# Troy-Bilt 2460 (Should I add heated hand grips)



## Tumble2113

I picked up the 2460, I decided it was worth the extra money over the 2410 because I wanted the airless tires, the longer chute, single grip control and the headlight was a plus. 
I see they have a heated hand grip kit for 45.00 and curious if it’s worth it. 

Anyone add them?


----------



## Miles

I'm in Maryland near the bay and it's not cold enough to need handwarmers, usually its around 28F/-2.2C. But in real cold places, the handwarmers are supposed to be great and are worth it.


----------



## Cardo111

If you have a large area to clear and you will be out there for awhile it's a nice feature to have.


----------



## jonnied12

You could also buy a case of chemical hand warmers and put them in your gloves. I know contractors often do this in the winter.


----------



## 10953

that kit is easy to install, great instructions . if you feel it will help you,go for it. i dealt with a old machine. without for 30 years yet after getting a new car with a heated steering wheel, i was all for a new machine with them . better to install now then having to install them later while possibly being in a on heated area with bare hands
latter if you don't need them, don't turn them on.


----------



## cmc76

i am curious if you made these work? I bought the kit which has all 2 prong plugs. My 2460 has a 4 prong plug. I called tech support and they told me that this model does not support them?
I will look into retrofitting myself but curious if i got bad info from tech support?


----------



## jonnied12

cmc76 said:


> i am curious if you made these work?
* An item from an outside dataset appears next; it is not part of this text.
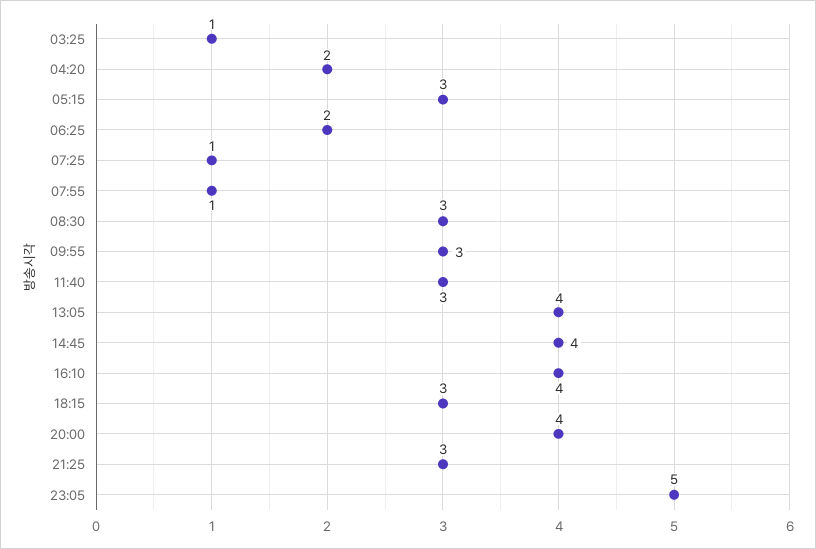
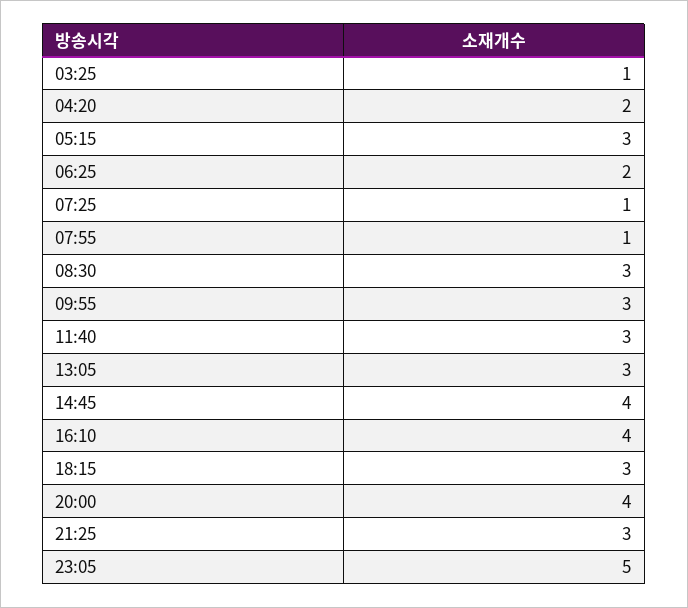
13:05: 4 -> 3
I bought the kit which has all 2 prong plugs. My 2460 has a 4 prong plug. I called tech support and they told me that this model does not support them?
> I will look into retrofitting myself but curious if i got bad info from tech support?


 If you have the red wire, you should be good to go. Check your voltage with the warmers turned on.


----------



## Tumble2113

I have not tried yet, the blower is too new for me to mess with this year, so I was planning for a spring modification. Let me know how you make out. 
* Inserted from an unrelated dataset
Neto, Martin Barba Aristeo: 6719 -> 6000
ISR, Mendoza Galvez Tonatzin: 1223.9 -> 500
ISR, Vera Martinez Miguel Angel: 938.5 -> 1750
Sent from my iPhone using Tapatalk


----------



## cmc76

I will have to take a look at what wires are there. I know it looked like 2 were used. Unsure of the color. But i have to assume i could steal some power from the headlights. Especially considering i will likely swap out for LED with a lower draw.


----------



## jtclays

Just enough.


----------



## RIT333

I used my $6 Chinese HHG's and my hands were very warm. I was able to dry off my gloves.


----------